As it turns out, this difference can be seen even at the statistical level. Ordinary words with a little massaging have a frequency distribution best described as binomial; names are typically not binomial. That will have consequences for how we mine text data to create a semantic dictionary.

This is all a fine point, but the quality of a product is determined by many such fine points. None of our API competitors on the web bother with denotation and connotation, but it can really matter when you are processing data with many product designations.
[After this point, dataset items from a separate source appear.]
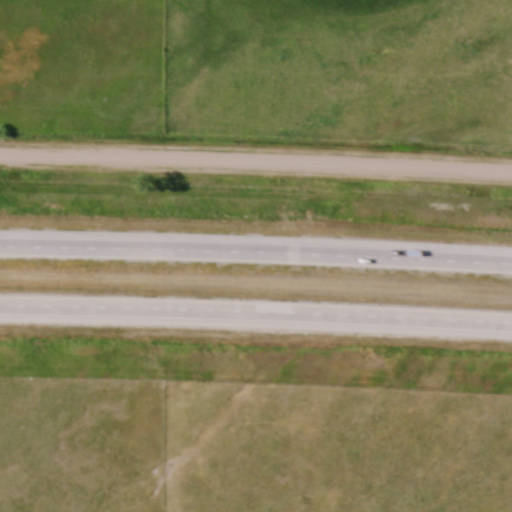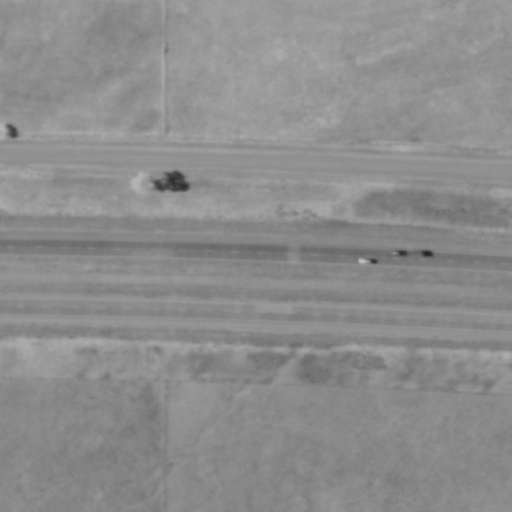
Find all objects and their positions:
road: (256, 161)
road: (256, 250)
road: (256, 310)
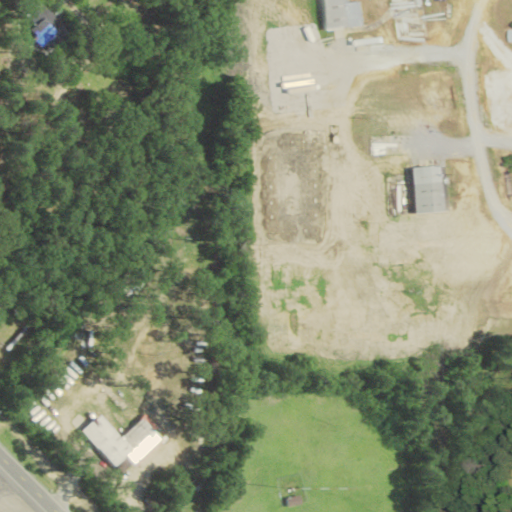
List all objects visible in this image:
building: (342, 14)
building: (38, 22)
building: (511, 35)
road: (39, 159)
road: (476, 169)
building: (430, 189)
road: (494, 325)
road: (476, 421)
building: (104, 434)
building: (143, 439)
road: (28, 484)
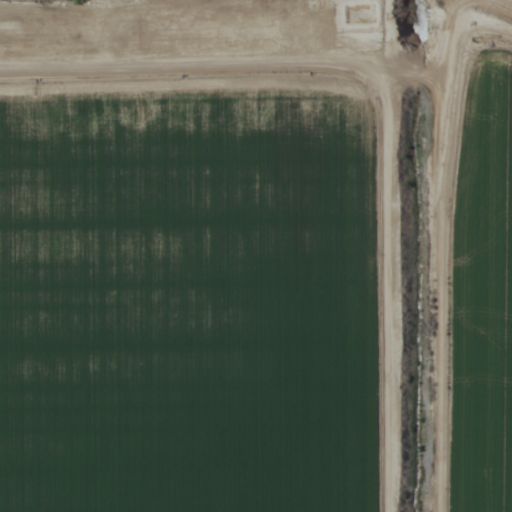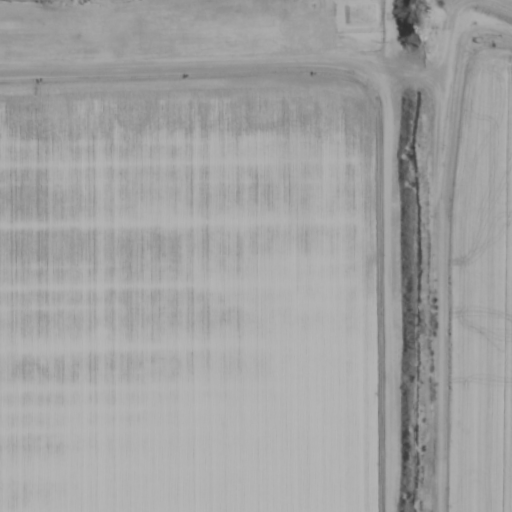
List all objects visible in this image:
road: (204, 71)
road: (389, 305)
Recently, there were news reports of scientists identifying an Oprah Winfrey neuron in the brain of an epileptic person who had been wired to help control seizures. This one particular neuron  in the hippocampus fires whenever the person hears Oprah’s name or sees a picture of her. It may help to explain how memory works.It also can explain how semantic dictionaries work. In the case of Oprah, stimuli from many different senses travel various paths to converge on her neuron. In a semantic dictionary with Oprah as a concept, various terms associated with her in effect will vote for the concept with differing degrees of confidence when they occur in some document. When there is convergence because of mutual corroboration of terms, then one can infer that the document is about the queen of daytime TV.

What We Sell

22 Jul 2009

A TextWise semantic dictionary is essentially a big bunch of numbers between 0 and 1. To be more precise, they are conditional probabilities of a semantic dimension being relevant to a document containing an occurrence of a given term; but to a casual observer, they can look very ho-hum and uncool. What is so great about them?

Some people are in fact dismissive of any numbers being applied to semantics. This is probably because of the unfortunate legacy of numerical abuse in information technology, where system builders all too commonly slam numbers together willy-nilly and hope that something sensible comes out.

At TextWise, we don’t do this. We not only follow rigorous statistical practice to get the most information out of available text data, but also apply proprietary filtering and reduction methods to eliminate many of the anomalies that can slip through any statistical system by chance. To paraphrase the Colonel, “We do numbers right.”